While modelling can be persuasive, we wanted to be sure that the relatively unattenuated low frequencies were not responsible for a disproportionate contribution to binaural loudness. A second experiment examined this possibility by simulating occlusion.

5 Methods

Eight listeners took part in a similar experiment, but using a new presentation condition that simulated the use of a finger to block the meatus. One of the BRIRs collected with a finger over the ear of a KEMAR was convolved with the source signals to form the monaural stimulus of a Virtual Finger condition. This condition was contrasted with a replication of the previous Virtual condition in which monaural presentation was achieved by silencing the left ear. This condition is now labelled Silence, so that the condition labels reflect the method of attenuating the left ear. For consistency, all BRIRs for the second experiment were collected using KEMAR. The binaural stimulus for each condition was identical. The same speech and noise sources were used.

6 Results

Figure 2 shows the mean summation effect from each of the four conditions of the second experiment. The Silence condition produces a comparable summation effect to the similarly constructed Virtual condition of Expt. 1. However, while the Virtual Finger condition does not result in an abolition of this summation effect, it does result in a substantial reduction in its size (F(1,7) = 102, p < 0.001). In contrast to Expt. 1, the noise stimulus produces a smaller summation effect than the speech stimulus (F(1,7) = 22, p < 0.005). The interaction fell short of significance.

Fig. 2
figure 2

The mean summation effect in Experiment 2 in each of the presentation conditions and for speech and for noise sources. Error bars are one standard error

7 Discussion

Since the Silence and Virtual-Finger conditions of experiment 2 produced significantly different summation effects, it seems that a portion of the loudness constancy effect observed in experiment 1 may have been mediated by the residual sound at the occluded ear. Both the Silence and the Virtual-Finger conditions produced a collapse in externalisation for the monaural case, so it seems unlikely that the difference in effect can be attributed to this cause.

On the other hand, 2.5–3 dB of summation was still observed in the Virtual-Finger condition, whereas less that 1 dB was observed in the Loudspeaker condition of experiment 1. It appears, therefore, that the listeners’ awareness of meatal occlusion, which would only be present in the first case, may still play a role. A major caveat to these conclusions is that KEMAR was not designed to realistically simulate the effects of bone-conducted sound, which likely plays a major role in listening in a sound field with an occluded ear. While probe microphones in the ear canal might more accurately record the stimulation at the tympanic membrane, they would still not capture the stimulation occurring at the cochlea.
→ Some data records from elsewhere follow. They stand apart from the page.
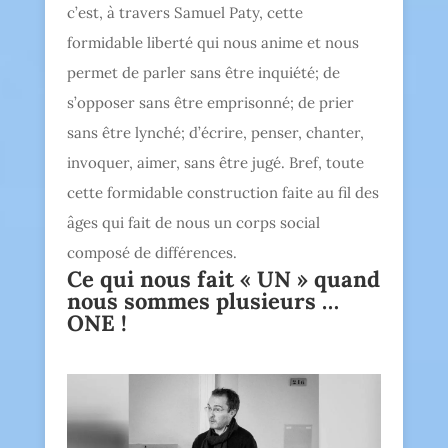
c’est, à travers Samuel Paty, cette
formidable liberté qui nous anime et nous
permet de parler sans être inquiété; de
s’opposer sans être emprisonné; de prier
sans être lynché; d’écrire, penser, chanter,
invoquer, aimer, sans être jugé. Bref, toute
cette formidable construction faite au fil des
âges qui fait de nous un corps social
composé de différences.
Ce qui nous fait « UN » quand
nous sommes plusieurs …
ONE !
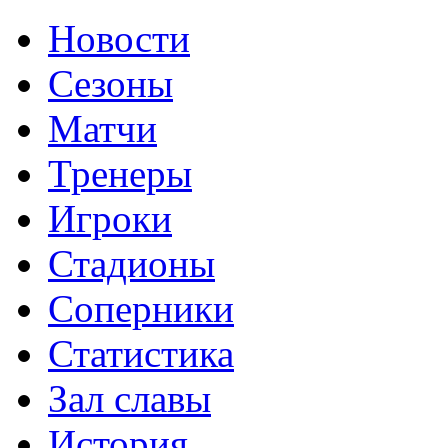
Новости
Сезоны
Матчи
Тренеры
Игроки
Стадионы
Соперники
Статистика
Зал славы
История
The small effect of stimulus type observed in experiment 1, was reversed in experiment 2. Taking these small and inconsistent effects together, we found no evidence that binaural loudness constancy is greater for more ecologically valid stimuli such as connected speech. Indeed, for both speech and noise, occlusion of the ear led to little reduction in loudness (a small summation effect), suggesting that loudness constancy occurs independently of stimulus type. It should be noted, however, that quite prominent reverberation was present in our experiment, which reliably cued the existence of an external sound source.

8 Conclusions

Experiment 1 demonstrated for the first time that binaural loudness constancy can be observed in a loudness matching task using direct comparisons of loudness between an occluded and unoccluded second ear. Experiment 2 showed that this effect could be partially mediated by the residual sound at the occluded ear, but the remaining effect would seem attributable to the listeners’ awareness of the occlusion.